What you need to do ::
Only the pictures are to be omitted; everything else in the listing must be reproduced exactly.
※ ※ ※
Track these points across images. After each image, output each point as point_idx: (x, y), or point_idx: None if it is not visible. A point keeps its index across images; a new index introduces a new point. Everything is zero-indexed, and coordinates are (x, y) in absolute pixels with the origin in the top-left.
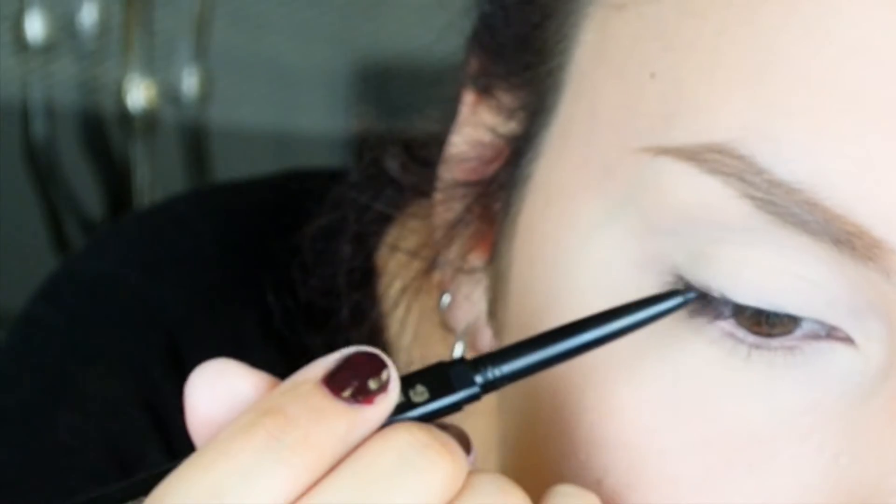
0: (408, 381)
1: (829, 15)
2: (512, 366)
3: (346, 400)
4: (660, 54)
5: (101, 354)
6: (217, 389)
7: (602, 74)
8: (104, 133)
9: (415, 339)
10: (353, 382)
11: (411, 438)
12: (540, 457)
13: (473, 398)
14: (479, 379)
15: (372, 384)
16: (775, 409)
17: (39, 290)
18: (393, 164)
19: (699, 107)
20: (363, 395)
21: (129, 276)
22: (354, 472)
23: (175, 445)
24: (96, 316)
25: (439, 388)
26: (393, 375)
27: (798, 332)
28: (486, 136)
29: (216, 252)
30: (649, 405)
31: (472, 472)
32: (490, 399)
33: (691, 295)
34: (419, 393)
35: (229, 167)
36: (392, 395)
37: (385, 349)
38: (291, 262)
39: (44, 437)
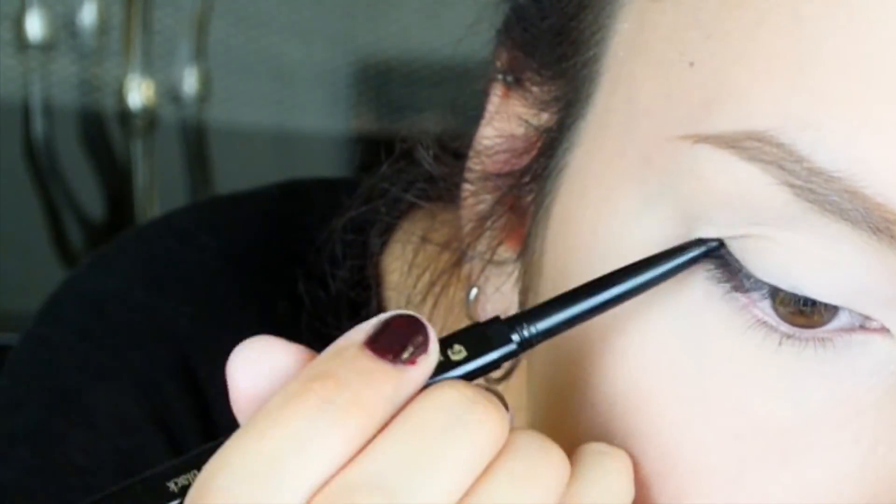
0: (446, 342)
1: (871, 7)
2: (547, 322)
3: (391, 361)
4: (699, 43)
5: (110, 371)
6: (261, 365)
7: (640, 64)
8: (104, 132)
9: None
10: (395, 344)
11: (458, 395)
12: (576, 439)
13: (511, 355)
14: (515, 336)
15: (413, 345)
16: (805, 401)
17: (42, 309)
18: (425, 156)
19: (739, 94)
20: (406, 356)
21: (135, 292)
22: (406, 430)
23: None
24: (104, 333)
25: (477, 347)
26: (432, 335)
27: (833, 324)
28: (518, 128)
29: (221, 264)
30: (679, 396)
31: (513, 430)
32: (513, 395)
33: (714, 243)
34: (457, 352)
35: (229, 166)
36: (433, 355)
37: None
38: (297, 272)
39: (56, 457)
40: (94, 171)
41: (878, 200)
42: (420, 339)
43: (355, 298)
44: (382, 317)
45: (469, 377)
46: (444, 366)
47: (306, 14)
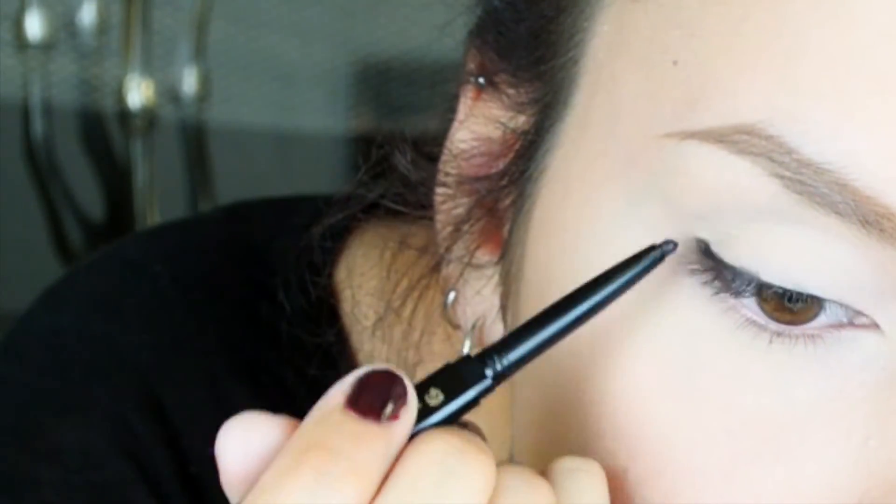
0: (422, 388)
1: (857, 1)
2: (517, 352)
3: (376, 420)
4: (682, 41)
5: (74, 406)
6: (249, 443)
7: (621, 65)
8: (104, 132)
9: (414, 339)
10: (376, 402)
11: (446, 446)
12: (565, 446)
13: (487, 391)
14: (488, 372)
15: (392, 399)
16: (797, 397)
17: None
18: (402, 160)
19: (725, 89)
20: (389, 412)
21: (93, 325)
22: (401, 490)
23: (162, 490)
24: (64, 367)
25: (453, 388)
26: (409, 386)
27: (820, 319)
28: (494, 131)
29: (175, 292)
30: (670, 395)
31: (499, 468)
32: (493, 398)
33: (669, 246)
34: (434, 396)
35: (229, 165)
36: (413, 406)
37: (351, 356)
38: (253, 291)
39: (27, 496)
40: (94, 170)
41: (868, 193)
42: (398, 391)
43: (325, 307)
44: (357, 374)
45: (449, 420)
46: (424, 412)
47: (306, 14)
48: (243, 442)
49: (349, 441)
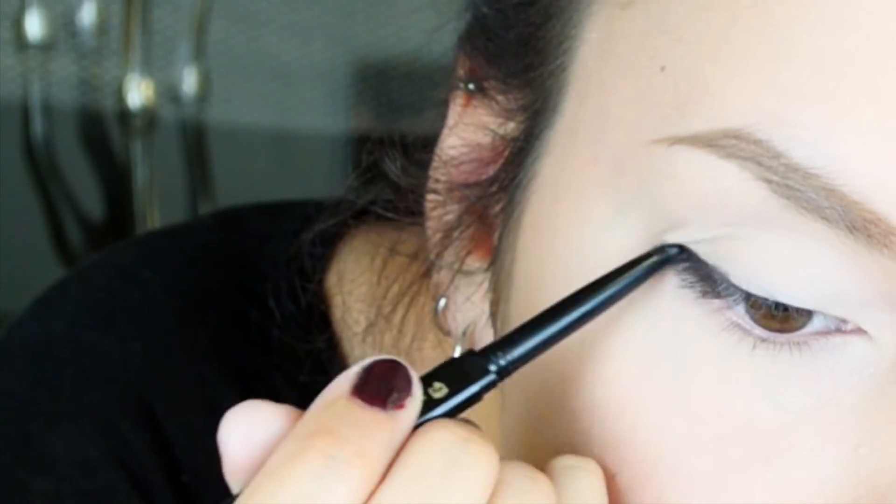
0: (426, 380)
1: (845, 4)
2: (521, 348)
3: (382, 408)
4: (669, 47)
5: (64, 414)
6: (252, 430)
7: (610, 71)
8: (103, 131)
9: (405, 346)
10: (381, 390)
11: (451, 436)
12: (552, 452)
13: (491, 386)
14: (492, 367)
15: (397, 389)
16: (785, 403)
17: None
18: (392, 167)
19: (713, 94)
20: (394, 401)
21: (83, 333)
22: (407, 478)
23: (154, 498)
24: (55, 376)
25: (457, 382)
26: (414, 377)
27: (808, 328)
28: (484, 138)
29: (166, 299)
30: (657, 402)
31: (501, 463)
32: (483, 406)
33: (673, 249)
34: (438, 389)
35: (228, 165)
36: (418, 396)
37: (342, 362)
38: (244, 298)
39: None
40: (94, 170)
41: (855, 199)
42: (403, 380)
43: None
44: (364, 363)
45: (452, 413)
46: (428, 404)
47: (306, 14)
48: (247, 429)
49: (355, 427)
※ ※ ※
Output for this exercise ::
Track these points across images. After each image, output each point as point_idx: (x, y), or point_idx: None if it is not visible. A point keeps its index across images; a new index introduces a new point. Everything is zero-indexed, and coordinates are (x, y) in absolute pixels with the origin in the top-left.
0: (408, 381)
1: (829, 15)
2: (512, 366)
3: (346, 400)
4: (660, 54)
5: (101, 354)
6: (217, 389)
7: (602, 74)
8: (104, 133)
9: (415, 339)
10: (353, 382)
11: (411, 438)
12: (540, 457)
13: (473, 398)
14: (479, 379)
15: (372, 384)
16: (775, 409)
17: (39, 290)
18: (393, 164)
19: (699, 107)
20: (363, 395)
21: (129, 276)
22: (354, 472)
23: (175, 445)
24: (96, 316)
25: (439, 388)
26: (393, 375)
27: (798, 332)
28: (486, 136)
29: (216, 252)
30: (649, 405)
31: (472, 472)
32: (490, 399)
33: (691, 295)
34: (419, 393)
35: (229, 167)
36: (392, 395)
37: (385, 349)
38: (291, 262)
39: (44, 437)
0: (446, 342)
1: (871, 7)
2: (547, 322)
3: (391, 361)
4: (699, 43)
5: (110, 371)
6: (261, 365)
7: (640, 64)
8: (104, 132)
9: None
10: (395, 344)
11: (458, 395)
12: (576, 439)
13: (511, 355)
14: (515, 336)
15: (413, 345)
16: (805, 401)
17: (42, 309)
18: (425, 156)
19: (739, 94)
20: (406, 356)
21: (135, 292)
22: (406, 430)
23: None
24: (104, 333)
25: (477, 347)
26: (432, 335)
27: (833, 324)
28: (518, 128)
29: (221, 264)
30: (679, 396)
31: (513, 430)
32: (513, 395)
33: (714, 243)
34: (457, 352)
35: (229, 166)
36: (433, 355)
37: None
38: (297, 272)
39: (56, 457)
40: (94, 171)
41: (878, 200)
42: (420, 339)
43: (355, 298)
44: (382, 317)
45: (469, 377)
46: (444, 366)
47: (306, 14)
0: (422, 388)
1: (857, 1)
2: (517, 352)
3: (376, 420)
4: (682, 41)
5: (74, 406)
6: (249, 443)
7: (621, 65)
8: (104, 132)
9: (414, 339)
10: (376, 402)
11: (446, 446)
12: (565, 446)
13: (487, 391)
14: (488, 372)
15: (392, 399)
16: (797, 397)
17: None
18: (402, 160)
19: (725, 89)
20: (389, 412)
21: (93, 325)
22: (401, 490)
23: (162, 490)
24: (64, 367)
25: (453, 388)
26: (409, 386)
27: (820, 319)
28: (494, 131)
29: (175, 292)
30: (670, 395)
31: (499, 468)
32: (493, 398)
33: (669, 246)
34: (434, 396)
35: (229, 165)
36: (413, 406)
37: (351, 356)
38: (253, 291)
39: (27, 496)
40: (94, 170)
41: (868, 193)
42: (398, 391)
43: (325, 307)
44: (357, 374)
45: (449, 420)
46: (424, 412)
47: (306, 14)
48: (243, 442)
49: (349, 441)
0: (426, 380)
1: (845, 4)
2: (521, 348)
3: (382, 408)
4: (669, 47)
5: (64, 414)
6: (252, 430)
7: (610, 71)
8: (103, 131)
9: (405, 346)
10: (381, 390)
11: (451, 436)
12: (552, 452)
13: (491, 386)
14: (492, 367)
15: (397, 389)
16: (785, 403)
17: None
18: (392, 167)
19: (713, 94)
20: (394, 401)
21: (83, 333)
22: (407, 478)
23: (154, 498)
24: (55, 376)
25: (457, 382)
26: (414, 377)
27: (808, 328)
28: (484, 138)
29: (166, 299)
30: (657, 402)
31: (501, 463)
32: (483, 406)
33: (673, 249)
34: (438, 389)
35: (228, 165)
36: (418, 396)
37: (342, 362)
38: (244, 298)
39: None
40: (94, 170)
41: (855, 199)
42: (403, 380)
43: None
44: (364, 363)
45: (452, 413)
46: (428, 404)
47: (306, 14)
48: (247, 429)
49: (355, 427)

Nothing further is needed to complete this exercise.